Member of the Connecticut House of Representatives from the 31st district
- In office January 5, 2011 – January 2019
- Preceded by: Thomas Kehoe (D)
- Succeeded by: Jill Barry (D)

Personal details
- Born: November 19, 1949 (age 76) India
- Party: Republican
- Spouse: Kala Prasad
- Children: Sashank Prasad, Anusha Prasad-Rodriguez
- Education: University of Baroda (MD)
- Website: House website

= Prasad Srinivasan =

American politician

Prasad Srinivasan (born November 19, 1949) is a physician and Republican politician who represented the town of Glastonbury in the Connecticut House of Representatives from 2011 to 2019.

== Medical education and career ==
Srinivasan was born in Kerala, India into a Tamil family. He graduated from Baroda Medical College. He immigrated to the United States in 1975 and did his fellowship in allergy and immunology at Michael Reese Hospital in Chicago. He was chief pediatric resident at Brookdale Hospital in Brooklyn, NY. He is certified by the American Board of Pediatrics and the American Board of Allergy and Immunology. Srinavasan is an allergist in Glastonbury, Connecticut, treating both pediatric and adult patients.

== Political career ==
Srinivasan was first elected to the 31st district of the Connecticut House of Representatives in 2010, defeating incumbent Democrat Thomas Kehoe with 56% of the vote. He won reelection in 2012 against Chip Flanagan with 60% of the vote, in 2014 without any challenger, and in 2016 against Democrat Matt Saunig with 68% of the vote. He did not run for reelection in 2018.
Srinivasan served on the Health Committee, the Environment Committee, and as one of the few non-lawyers, on the Judiciary Committee.

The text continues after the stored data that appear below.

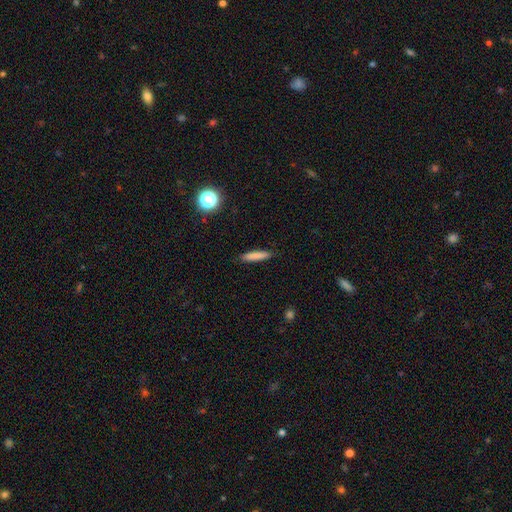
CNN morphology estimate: Overall: smooth (82%). How rounded: cigar-shaped (89%). Merging: none (88%).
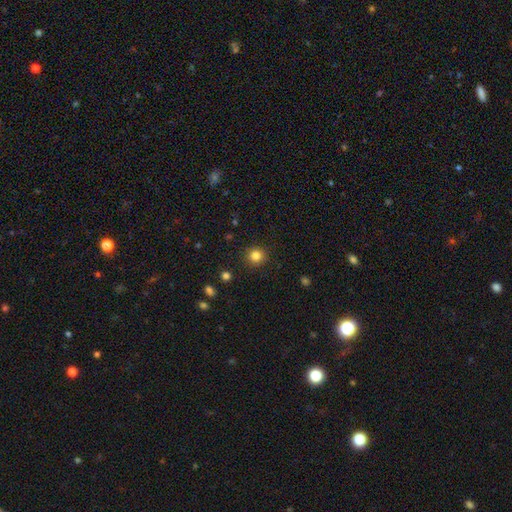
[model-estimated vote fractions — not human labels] Q: Smooth or featured?
A: smooth (83%); runner-up: star or artifact (12%)
Q: How rounded?
A: round (93%); runner-up: in between (6%)
Q: Merging?
A: none (91%); runner-up: minor disturbance (6%)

Srinivasan was a candidate for the Republican nomination for governor of Connecticut in 2018.

==Political views==
===Families and children===
In 2017, Srinivasan introduced House Bill 6645, to establish parental access equality in cases involving the custody of a minor child, but the bill died in the judiciary committee. In 2018, Srinivasan was one of only three members of the Judiciary Committee voting against the reconfirmation of the controversial family court judge Jane B. Emons, who was not reconfirmed despite the positive committee vote.

===Housing===
In 2017, Srinivasan proposed legislation to address the problem with failing concrete foundations, but the bill died in the Joint Committee on Planning and Development.

===Taxes===
Srinivasan has sponsored legislation to create tax credits for renewable energy, to eliminate the business entity tax, and to phase out the corporation business tax at a rate of one per cent per year.

==Awards and honors==
Srinivasan received the 2013 "Legislator of the Year" Award from the Connecticut chapter of the American College of Surgeons, and the Ellis Island Medal of Honor. He was one of 18 Indian Americans who was given a Hind Ratan Award from the President of India in 2008.